Posts Tagged ‘directions’
Some Assembly Required
When I was in high school I wasn’t very good at writing essays. (Yeah, bestselling novelist now! Take that Mrs. Finane!) Okay, Mrs. Finane had a point – I DON’T do a good five-paragraph essay. Never have, probably never will. What this meant was that I was bounced out of Advanced English every other year. In the regular English classes I got to diagram sentences and . . . take the ASVAB. (That’s the Armed Services Vocational Aptitude Battery.) Apparently, if you couldn’t write a good essay, you should check out the military.
Since the ASVAB didn’t care if you could write a 5PE, I scored really well. I can diagram sentences like there is no tomorrow. Throw me a vocab word! I can also fold those odd cut-outs into 3D shapes really well. And there was a mechanics section, too – where should the fulcrum go? What’s the blast radius? How much rope and how many pullies does it take to get enough of a mechanical advantage for a small native boy to lift a wounded 300 lb soldier on a back brace?
Who knew that I had this kind of aptitude? Actually, I could have told you this. In my family, there’s a point of pride about knowing how to put something together . . . without the instructions. I can’t tell you how many futons I helped build or repair in my college days. Yes, you can stack the beds in your dorm room, but you have to go to Home Depot and get the right size dowel, and – if you’re smart – some braces and a few wood screws, but don’t tell them I told you that.
Lather, Rinse, Repeat
We’re all familiar with this three word phrase, but is it really good? As instructions go, it’s rather unclear. Lather what? Where? Whom? Yes, technically, it says what you do, but it still leaves much to be desired. Maybe this is why even this familiar phrase is often dumped in favor of picture panel instructions.
You’re familiar with these: the series of squares with little stick figure people depicting what you are supposed to do, because ‘lather, rinse, repeat’ has gotten beyond us. In some places, the panel series is handy. Last week, when I put a ceiling fan together, the pictures were far more helpful than the little labels and ‘bolt A, nut B’ written directions. A picture can say a thousand words and it’s worth it when the ceiling fan in question has so many parts that they gave up on standard notation and went straight for hexadecimal.

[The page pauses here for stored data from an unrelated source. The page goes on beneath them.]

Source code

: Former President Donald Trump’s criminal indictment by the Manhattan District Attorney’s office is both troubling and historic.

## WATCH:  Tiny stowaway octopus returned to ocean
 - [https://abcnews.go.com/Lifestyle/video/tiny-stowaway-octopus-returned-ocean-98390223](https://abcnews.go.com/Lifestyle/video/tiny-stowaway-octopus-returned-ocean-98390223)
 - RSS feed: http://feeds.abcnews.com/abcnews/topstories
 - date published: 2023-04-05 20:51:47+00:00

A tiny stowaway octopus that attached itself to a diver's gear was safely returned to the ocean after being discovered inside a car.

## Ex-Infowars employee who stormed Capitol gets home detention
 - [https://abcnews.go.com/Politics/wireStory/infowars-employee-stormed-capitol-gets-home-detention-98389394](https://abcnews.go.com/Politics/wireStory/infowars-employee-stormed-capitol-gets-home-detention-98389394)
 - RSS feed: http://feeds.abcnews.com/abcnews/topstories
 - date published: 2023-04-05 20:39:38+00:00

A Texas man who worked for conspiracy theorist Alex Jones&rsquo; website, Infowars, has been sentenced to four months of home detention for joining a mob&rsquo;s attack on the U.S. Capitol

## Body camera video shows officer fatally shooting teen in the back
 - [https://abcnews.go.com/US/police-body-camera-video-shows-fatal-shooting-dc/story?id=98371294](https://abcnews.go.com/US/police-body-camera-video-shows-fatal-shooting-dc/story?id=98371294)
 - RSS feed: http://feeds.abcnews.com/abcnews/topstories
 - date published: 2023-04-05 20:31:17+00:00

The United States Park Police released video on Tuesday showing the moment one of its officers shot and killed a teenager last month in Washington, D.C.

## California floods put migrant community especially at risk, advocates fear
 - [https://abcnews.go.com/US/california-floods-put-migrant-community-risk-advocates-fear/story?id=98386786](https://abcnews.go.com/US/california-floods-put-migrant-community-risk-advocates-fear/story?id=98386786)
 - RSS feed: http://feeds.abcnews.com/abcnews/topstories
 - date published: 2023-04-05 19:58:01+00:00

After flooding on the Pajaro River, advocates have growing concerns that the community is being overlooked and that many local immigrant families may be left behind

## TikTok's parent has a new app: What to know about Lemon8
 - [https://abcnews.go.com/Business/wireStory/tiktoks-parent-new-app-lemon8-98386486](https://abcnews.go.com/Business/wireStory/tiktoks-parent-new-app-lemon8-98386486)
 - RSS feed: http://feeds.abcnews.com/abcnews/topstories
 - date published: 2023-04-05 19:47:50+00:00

But in other cases, I’m not so sure. The Axe deodorant company is everyone’s favorite maker of cheesey ads, and I want to say that no one I know has ever touched the stuff. But . . . well, I can’t say that. It seems fitting that these purveyors of all things overdone have ditched the standard ‘lather, rinse, repeat’ is favor of the picture panel. There are only two pictures on the back of the body wash. The first depicts the outline of a man with a washcloth and a lot of lather. It appears he is rubbing the lather on himself.